Problem 1: According to the apeglm reference manual, which column of the design matrix `x` holds the intercept?
Problem 2: Extend the apeglm reference manual past its final `mle` entry, writing the next argument entries in the same style.

Selected passage:
######
Package 'apeglm' reference manual

Title:	Approximate posterior estimation for GLM coefficients
Description:	apeglm provides Bayesian shrinkage estimators for effect sizes for a variety of GLM models, using approximation of the posterior for individual coefficients.
Authors:	Anqi Zhu [aut, cre], Joshua Zitovsky [ctb], Joseph Ibrahim [aut], Michael Love [aut]
Maintainer:	Anqi Zhu <[email protected]>
License:	GPL-2
Version:	1.29.0
Built:	2025-03-29 06:34:55 UTC
Source:	https://github.com/bioc/apeglm

Approximate posterior estimation for GLM coefficients

Description

apeglm provides Bayesian shrinkage estimators for effect sizes in GLM models, using approximation of the posterior for individual coefficients.

Usage

apeglm(
  Y,
  x,
  log.lik,
  param = NULL,
  coef = NULL,
  mle = NULL,
  no.shrink = FALSE,
  interval.type = c("laplace", "HPD", "credible"),
  interval.level = 0.95,
  threshold = NULL,
  contrasts,
  weights = NULL,
  offset = NULL,
  flip.sign = TRUE,
  prior.control,
  multiplier = 1,
  ngrid = 50,
  nsd = 5,
  ngrid.nuis = 5,
  nsd.nuis = 2,
  log.link = TRUE,
  param.sd = NULL,
  method = c("general", "nbinomR", "nbinomCR", "nbinomC", "nbinomC*", "betabinR",
    "betabinCR", "betabinC", "betabinC*"),
  optim.method = "BFGS",
  bounds = c(-Inf, Inf)
)
apeglm(
  Y,
  x,
  log.lik,
  param = NULL,
  coef = NULL,
  mle = NULL,
  no.shrink = FALSE,
  interval.type = c("laplace", "HPD", "credible"),
  interval.level = 0.95,
  threshold = NULL,
  contrasts,
  weights = NULL,
  offset = NULL,
  flip.sign = TRUE,
  prior.control,
  multiplier = 1,
  ngrid = 50,
  nsd = 5,
  ngrid.nuis = 5,
  nsd.nuis = 2,
  log.link = TRUE,
  param.sd = NULL,
  method = c("general", "nbinomR", "nbinomCR", "nbinomC", "nbinomC*", "betabinR",
    "betabinCR", "betabinC", "betabinC*"),
  optim.method = "BFGS",
  bounds = c(-Inf, Inf)
)

Arguments

`Y`	the observations, which can be a matrix or SummarizedExperiment, with columns for samples and rows for "features" (e.g. genes in a genomic context). If Y is a SummarizedExperiment, `apeglm` will return, in addition to other list items, a GRanges or GRangesList `ranges` with the estimated coefficients as metadata columns.
`x`	design matrix, with intercept in the first column. Continuous-valued columns should be centered and scaled to unit variance, or at least set so that the scale (in SD) is not very large or very small
`log.lik`	the log of likelihood function, specified by the user. For Negative Binomial distribution, user can use `logLikNB` provided within the package.
`param`	the other parameter(s) to be used in the likelihood function, e.g. the dispersion parameter for a negative binomial distribution. this can be a vector or a matrix (with columns as parameters)
`coef`	(optional) the index of the coefficient for which to generate posterior estimates (FSR, svalue, and intervals)
`mle`	(optional) a 2 column matrix giving the MLE and its standard error of `coef`. this will be used to adapt the scale of the prior (empirical Bayes). This overrides the `prior.scale` specified by `prior.control` and sets `no.shrink` to all coefficients other than `coef`. Note that these MLE's and SE's should be on the natural log scale for a log link GLM.
######
Dataset entries:
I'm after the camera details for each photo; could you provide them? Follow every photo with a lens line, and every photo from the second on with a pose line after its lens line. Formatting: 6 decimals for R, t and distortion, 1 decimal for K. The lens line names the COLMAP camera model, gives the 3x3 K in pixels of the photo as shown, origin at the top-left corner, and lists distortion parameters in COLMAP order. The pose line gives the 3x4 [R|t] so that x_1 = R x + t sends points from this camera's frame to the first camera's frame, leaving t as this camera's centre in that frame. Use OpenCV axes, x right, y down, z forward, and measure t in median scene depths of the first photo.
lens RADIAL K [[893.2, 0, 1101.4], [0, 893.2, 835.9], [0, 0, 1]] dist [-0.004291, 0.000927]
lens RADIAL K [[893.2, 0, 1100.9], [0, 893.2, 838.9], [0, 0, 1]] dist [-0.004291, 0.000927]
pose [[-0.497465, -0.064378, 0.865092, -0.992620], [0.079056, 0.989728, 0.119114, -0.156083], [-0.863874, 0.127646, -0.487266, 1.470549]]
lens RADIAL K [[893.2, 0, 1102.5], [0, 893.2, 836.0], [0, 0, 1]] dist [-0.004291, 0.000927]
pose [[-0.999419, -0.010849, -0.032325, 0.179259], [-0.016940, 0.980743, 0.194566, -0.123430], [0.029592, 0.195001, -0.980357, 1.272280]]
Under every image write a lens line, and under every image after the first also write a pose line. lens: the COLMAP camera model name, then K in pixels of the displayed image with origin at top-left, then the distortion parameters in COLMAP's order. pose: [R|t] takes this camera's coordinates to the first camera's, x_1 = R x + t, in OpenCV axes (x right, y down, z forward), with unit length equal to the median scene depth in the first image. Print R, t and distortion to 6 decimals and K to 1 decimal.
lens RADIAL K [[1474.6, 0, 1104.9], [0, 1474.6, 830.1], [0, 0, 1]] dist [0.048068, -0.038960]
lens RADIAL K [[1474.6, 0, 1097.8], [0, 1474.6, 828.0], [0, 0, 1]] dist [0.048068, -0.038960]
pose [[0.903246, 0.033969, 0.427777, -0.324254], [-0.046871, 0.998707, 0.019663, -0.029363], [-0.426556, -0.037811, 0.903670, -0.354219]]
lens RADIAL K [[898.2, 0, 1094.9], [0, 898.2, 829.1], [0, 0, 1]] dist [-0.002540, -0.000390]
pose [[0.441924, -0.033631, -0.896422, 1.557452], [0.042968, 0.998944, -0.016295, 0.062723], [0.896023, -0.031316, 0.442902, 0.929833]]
######
Answer area 1: The first column.

Answer area 2:
`no.shrink`	logical, if TRUE, apeglm won't perform shrinkage (default is FALSE)
`interval.type`	(optional) can be "laplace", "HPD", or "credible", which specifies the type of Bayesian interval that the user wants to output; "laplace" represents the Laplace approximation of the posterior mode
`interval.level`	(optional) default is 0.95
`threshold`	(optional) a threshold for integrating posterior probabilities, see details under 'Value'. Note that this should be on the natural log scale for a log link GLM.
`contrasts`	(optional) contrast matrix, same number of rows as `x`
`weights`	(optional) weights matrix, same shape as `Y`
`offset`	(optional) offsets matrix, same shape as `Y`. Note that this should be on the natural log scale for a log link GLM.
`flip.sign`	whether to flip the sign of threshold value when MAP is negative, default is TRUE (threshold must then be positive)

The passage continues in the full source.